C’est la deuxième fois que l’adjudant de gendarmerie Léonard Mang Eckre se présente devant le Tribunal administratif du Centre sans que son cas soit jugé. La première fois, le 8 octobre 2019, l’affaire était sortie du rôle parce que le parquet général avait demandé du temps pour examiner le protocole d’accord signé entre le ministère de la Défense (Mindef), le ministère des Finances (Minfi) et le Crédit foncier du Cameroun (CFC) en 2011, objet du litige, absent au dossier administratif de l’affaire. Le texte, ordonné par le président de la République, devait entériner une promesse formulée envers les militaires lors du cinquantenaire des armées à Bamenda, en 2010. Les éléments du Mindef devaient profiter de prêts immobiliers auprès du CFC à un taux préférentiel dont le remboursement s’échelonnait sur un nombre d’année précis.
A l’audience du 2 février 2021, l’avocat du CFC a demandé au tribunal de renvoyer la suite des débats pour qu’il prenne connaissance des pièces du dossier. En fait, le plaideur a déclaré n’avoir pas eu les écritures des différentes parties opposés au procès et les documents utilisés pour soutenir leurs positions, puisqu’il n’était pas encore constitué comme avocat de l’entreprise étatique. Les seuls éléments en sa possession seraient selon lui les recours gracieux et contentieux introduits auprès de CFC par Léonard Mang Eckre. Il soutient néanmoins l’argument d’incompétence du juge administratif à connaitre de cette affaire évoquée par les représentants des autres administrations incriminées à l’audience du 8 octobre 2019. Il va ensuite soutenir que le statut du CFC, institution financière à caractère public, mentionné par le plaignant a connu des modifications dans le temps pour épouser les contours d’un établissement financier normal. De ce fait, il pense que le Tribunal administratif n’a pas qualité pour juger cette affaire. Un argumentaire qui venait ainsi à la rescousse de son prédécesseur du Minfi.

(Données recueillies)
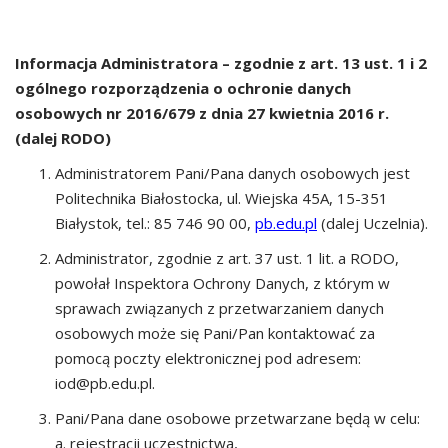
Informacja Administratora – zgodnie z art. 13 ust. 1 i 2
ogólnego rozporządzenia o ochronie danych
osobowych nr 2016/679 z dnia 27 kwietnia 2016 r.
(dalej RODO)
Administratorem Pani/Pana danych osobowych jest
Politechnika Białostocka, ul. Wiejska 45A, 15-351
Białystok, tel.: 85 746 90 00,
pb.edu.pl
(dalej Uczelnia).
Administrator, zgodnie z art. 37 ust. 1 lit. a RODO,
powołał Inspektora Ochrony Danych, z którym w
sprawach związanych z przetwarzaniem danych
osobowych może się Pani/Pan kontaktować za
pomocą poczty elektronicznej pod adresem:
iod@pb.edu.pl.
Pani/Pana dane osobowe przetwarzane będą w celu:
a. rejestracji uczestnictwa,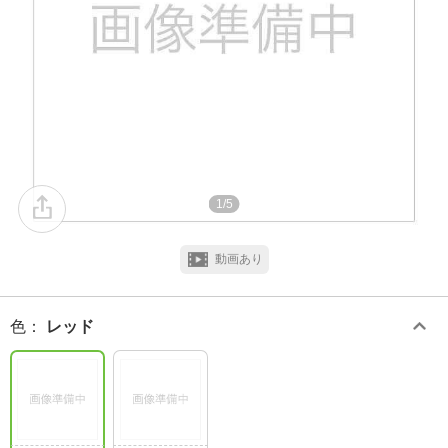
1/5
動画あり
色
：
レッド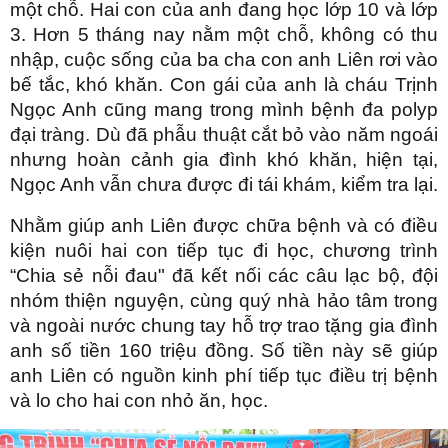
một chỗ. Hai con của anh đang học lớp 10 và lớp
3. Hơn 5 tháng nay nằm một chỗ, không có thu
nhập, cuộc sống của ba cha con anh Liên rơi vào
bế tắc, khó khăn. Con gái của anh là cháu Trịnh
Ngọc Anh cũng mang trong mình bệnh đa polyp
đại tràng. Dù đã phẫu thuật cắt bỏ vào năm ngoái
nhưng hoàn cảnh gia đình khó khăn, hiện tại,
Ngọc Anh vẫn chưa được đi tái khám, kiểm tra lại.
Nhằm giúp anh Liên được chữa bệnh và có điều
kiện nuôi hai con tiếp tục đi học, chương trình
“Chia sẻ nỗi đau" đã kết nối các câu lạc bộ, đội
nhóm thiện nguyện, cùng quý nhà hảo tâm trong
và ngoài nước chung tay hỗ trợ trao tặng gia đình
anh số tiền 160 triệu đồng. Số tiền này sẽ giúp
anh Liên có nguồn kinh phí tiếp tục điều trị bệnh
và lo cho hai con nhỏ ăn, học.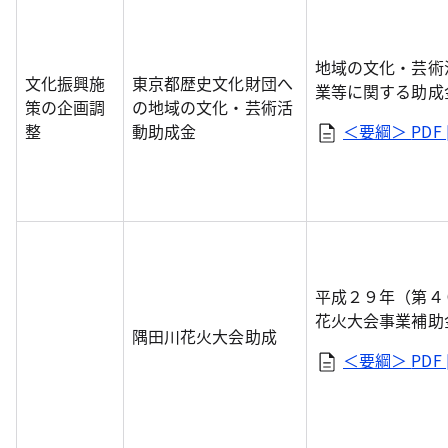
地域の文化・芸術
文化振興施
東京都歴史文化財団へ
業等に関する助成
策の企画調
の地域の文化・芸術活
整
動助成金
＜要綱＞
PDF 
平成２９年（第４
花火大会事業補助
隅田川花火大会助成
＜要綱＞
PDF 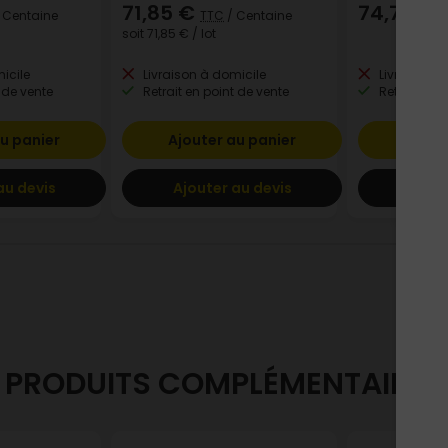
71,85 €
74,75 €
 Centaine
TTC
/ Centaine
soit
71,85 €
/ lot
icile
Livraison à domicile
Livraison à
 de vente
Retrait en point de vente
Retrait en p
u panier
Ajouter au panier
Ajout
au devis
Ajouter au devis
Ajout
PRODUITS COMPLÉMENTAIRES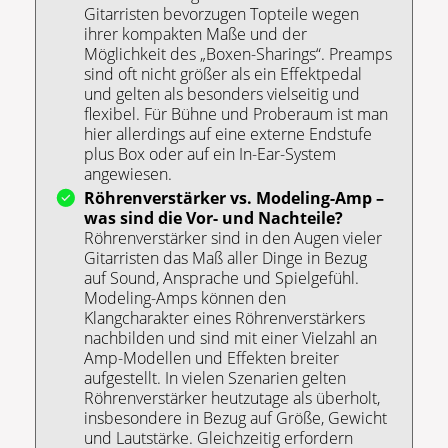
Gitarristen bevorzugen Topteile wegen
ihrer kompakten Maße und der
Möglichkeit des „Boxen-Sharings“. Preamps
sind oft nicht größer als ein Effektpedal
und gelten als besonders vielseitig und
flexibel. Für Bühne und Proberaum ist man
hier allerdings auf eine externe Endstufe
plus Box oder auf ein In-Ear-System
angewiesen.
Röhrenverstärker vs. Modeling-Amp –
was sind die Vor- und Nachteile?
Röhrenverstärker sind in den Augen vieler
Gitarristen das Maß aller Dinge in Bezug
auf Sound, Ansprache und Spielgefühl.
Modeling-Amps können den
Klangcharakter eines Röhrenverstärkers
nachbilden und sind mit einer Vielzahl an
Amp-Modellen und Effekten breiter
aufgestellt. In vielen Szenarien gelten
Röhrenverstärker heutzutage als überholt,
insbesondere in Bezug auf Größe, Gewicht
und Lautstärke. Gleichzeitig erfordern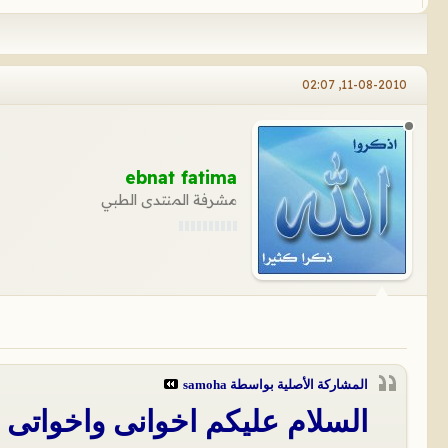
11-08-2010, 02:07
ebnat fatima
مشرفة المنتدى الطبي
المشاركة الأصلية بواسطة
samoha
السلام عليكم اخوانى واخواتى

## CONSIGNE A
Répondez à ces questions sur l'article consacré à l'affaire de l'adjudant Léonard Mang Eckre :
(i) À quelle date l'affaire était-elle sortie du rôle la première fois ?
(ii) En quelle année et dans quelle ville la promesse aux militaires avait-elle été faite ?
(iii) Qu'a demandé l'avocat du CFC au tribunal à l'audience du 2 février 2021 ?
## CONSIGNE B
Prolongez l'article sur l'affaire de l'adjudant Léonard Mang Eckre devant le Tribunal administratif du Centre, à la suite de sa dernière phrase.

## VOTRE RÉPONSE A
(i) Le 8 octobre 2019.
(ii) En 2010, à Bamenda, lors du cinquantenaire des armées.
(iii) De renvoyer la suite des débats pour qu'il prenne connaissance des pièces du dossier.

## VOTRE RÉPONSE B
Le représentant de cette institution est resté fidèle à son raisonnement de la précédente audience, en 2019. L’homme a réitéré que la nature de l’acte attaqué n’est pas du ressort du droit administratif mais plutôt du droit privé, et plus précisément du droit des affaires. De ce fait, le Minfi soutient que les actes de cette structure ne devraient pas être considérés comme les actes administratifs. «Les actes entre une banque et son client ne peuvent en aucun cas relever du Tribunal administratif», a martelé le représentant du Minfi. Le magistrat du parquet avait quant à lui qualifié le protocole d’accord signé le 14 octobre 2011 par le président de la République et visé par les trois institutions concernés, d’acte sous seing privé, c’est-à-dire n’engageant que des particuliers. Il invitait alors le tribunal à se déclarer incompétent pour juger ce litige.
Dommages et intérêts
Le raisonnement est tout autre du côté de M. Mang Eckre qui croit dure comme fer que les propos du Minfi sont empreints de malice puisque dans le décret créant le CFC, en son article 1, il est précisé qu’il est «un établissement public à caractère commercial». Malgré le fait que ses contestataires ne cessent de vouloir le convaincre qu’il y a eu d’autres textes modifiant les attributions et le fonctionnement de la structure, l’adjudant ne demande que des preuves de ces allégations.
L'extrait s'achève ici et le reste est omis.